Leave out the pictures and print the records below exactly.

━━ SOURCE MATERIAL ━━

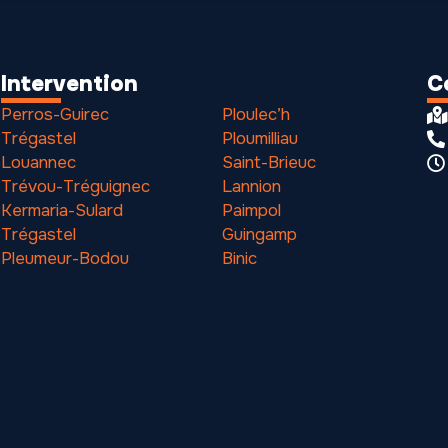
Intervention
C
Perros-Guirec
Ploulec’h
Trégastel
Ploumilliau
Louannec
Saint-Brieuc
Trévou-Tréguignec
Lannion
Kermaria-Sulard
Paimpol
Trégastel
Guingamp
Pleumeur-Bodou
Binic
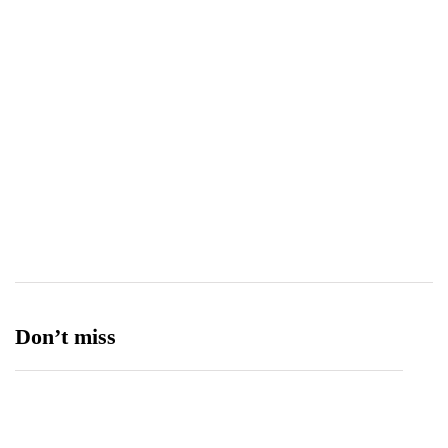
Uncategorized
15
Video
5
World
38
Don’t miss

━━━

• [TASK SOLUTION]
Intervention
C
Perros-Guirec
Ploulec’h
Trégastel
Ploumilliau
Louannec
Saint-Brieuc
Trévou-Tréguignec
Lannion
Kermaria-Sulard
Paimpol
Trégastel
Guingamp
Pleumeur-Bodou
Binic
Uncategorized
15
Video
5
World
38
Don’t miss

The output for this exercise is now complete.